In 1656 Quaker James Nayler staged an entry into the city of Bristol, England mounted on a donkey, while faithful women followers threw branches in his path and cried "Hosanna to the son of David". He said he was reenacting the entry of Jesus into Jerusalem. He denied he was Christ, but did feel the Christ within.
According to this author, former Vice President and Presidential candidate Henry Wallace referred to Nicholas Roerich as his personal guru. Roerich was involved in occult practices. However, when checking with Wikipedia, there is no reference to Roerich being involved in the occult. There is one reference to Roerich being involved in Theosophy and yoga. The same reference acknowledges Wallace's connection.
Author writes about groups and their unusual practices such as "speaking in tongues" a strange language unknown to linguists usually followed by someone who interprets what was said. Other ideas or concepts include "We are all divine". Some practiced nudism. Other groups felt aliens from UFO's provided them with new spiritual knowledge. Handling of snakes was also discussed in the book.
The author writes about discrimination faced by many, who followed a different path and goes in depth about harassment of Catholics.
Many groups incorporated God as both male and female. Christian Science and Shakers. The author also says Mormonism. David Koresh prayed to God the Father and Mother. Christian feminist groups praying to Sophia.

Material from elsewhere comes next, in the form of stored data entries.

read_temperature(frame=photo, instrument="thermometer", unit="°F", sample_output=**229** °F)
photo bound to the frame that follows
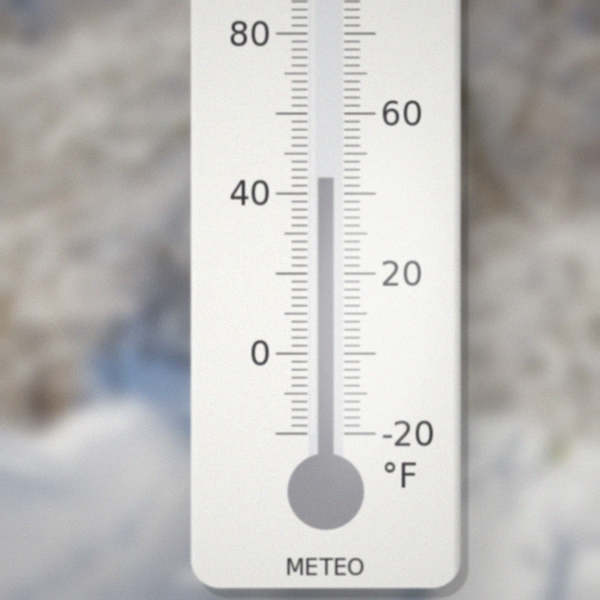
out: **44** °F
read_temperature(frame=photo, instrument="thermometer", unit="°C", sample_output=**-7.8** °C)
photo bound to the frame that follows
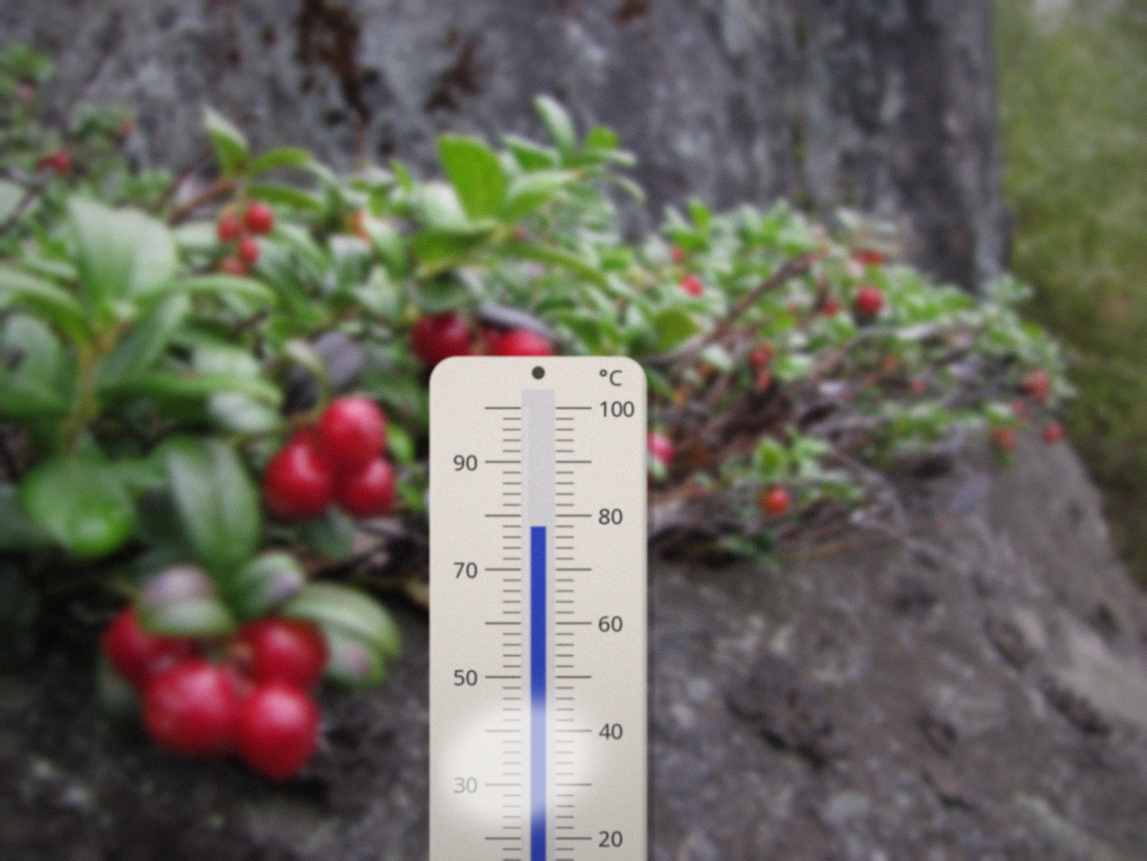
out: **78** °C
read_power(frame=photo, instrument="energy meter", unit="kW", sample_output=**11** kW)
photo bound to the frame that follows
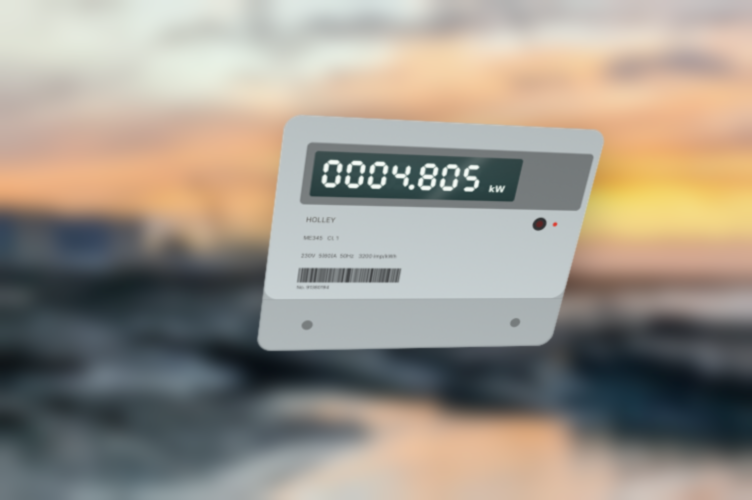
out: **4.805** kW
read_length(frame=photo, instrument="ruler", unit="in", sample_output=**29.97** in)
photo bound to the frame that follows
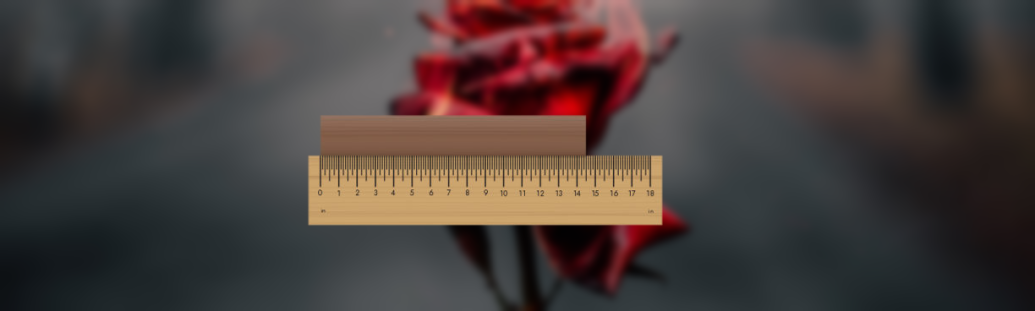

JW believe government is of the devil and that is the reason for not saluting the flag or voting.
One group dismissed monogamy as "idolatrous love".
Between 1864 and 1974, conservative Christians made several attempts to amend the US Constitution to state very clearly this country is a Christian nation.
Another concept was "There is no separation between your soul and the soul of the universe. In the deepest sense, you are the great universal soul. Man is God incarnate." Ralph Waldo Trine.
The press had a large impact on shaping the validity of many of these groups. With religious bodies, which attracted African Americans, the press would print words as they were pronounced such as "faith'll make it well ag'in", but would not use the same procedure with the way many whites in different parts of the nation spoke, such as when Roosevelt said there was nothing to fear, but "feah itself."
Overall interesting book. Very comprehensive.